FDCFusion: frequency-domain CAFormer-CNN fusion network for infrared and visible image fusion
摘要
Infrared and visible image fusion (IVIF) aims to generate a single informative image by combining the complementary advantages of infrared and visible modalities. However, existing approaches often suffer from limited feature extraction capacity and insufficient preservation of thermal targets and fine structural details. To address these challenges, we propose a novel framework termed FDCFusion (Frequency-Domain CAFormer-CNN Fusion), which leverages a frequency-domain dual-branch encoder architecture. Specifically, a Shared-Frequency Decomposition Module (SFDM) decomposes the source images into low-frequency and high-frequency components. The low-frequency components are fed into the CAFormer branch to model global semantic structures, while the high-frequency components are processed by the CNN branch to preserve fine-grained local textures.

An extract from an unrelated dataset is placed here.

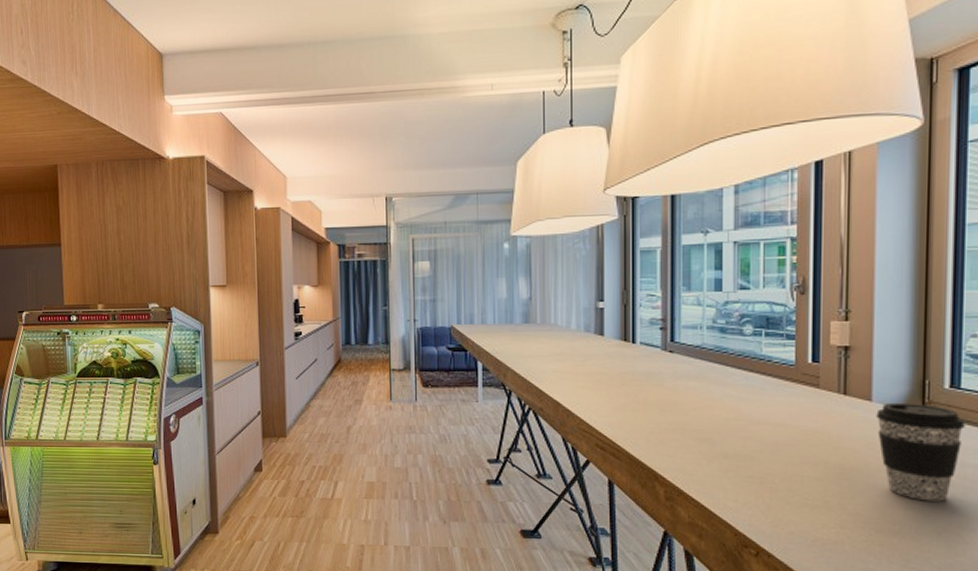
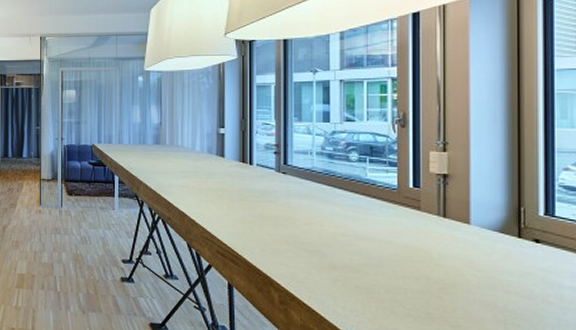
coffee cup: present [876,402,965,502] -> none [474,226,561,319]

To achieve effective feature interaction, a Feature Integration Module (FIM) is further designed to adaptively integrate multifrequency representations through a multiscale channel integration strategy. Extensive experiments on publicly available datasets demonstrate that FDCFusion consistently outperforms six representative state-of-the-art fusion methods. Quantitatively, on the TNO dataset, FDCFusion improves SD, SF, SCD, and Qab/f by 1.66%, 6.27%, 3.76%, and 5.17%, respectively; on RoadScene, SD, SF, SCD, and Qab/f are increased by 2.12%, 5.63%, 3.07%, and 7.16%; and on MSRS, SD, MI, and Qab/f are enhanced by 1.58%, 3.57%, and 2.11%.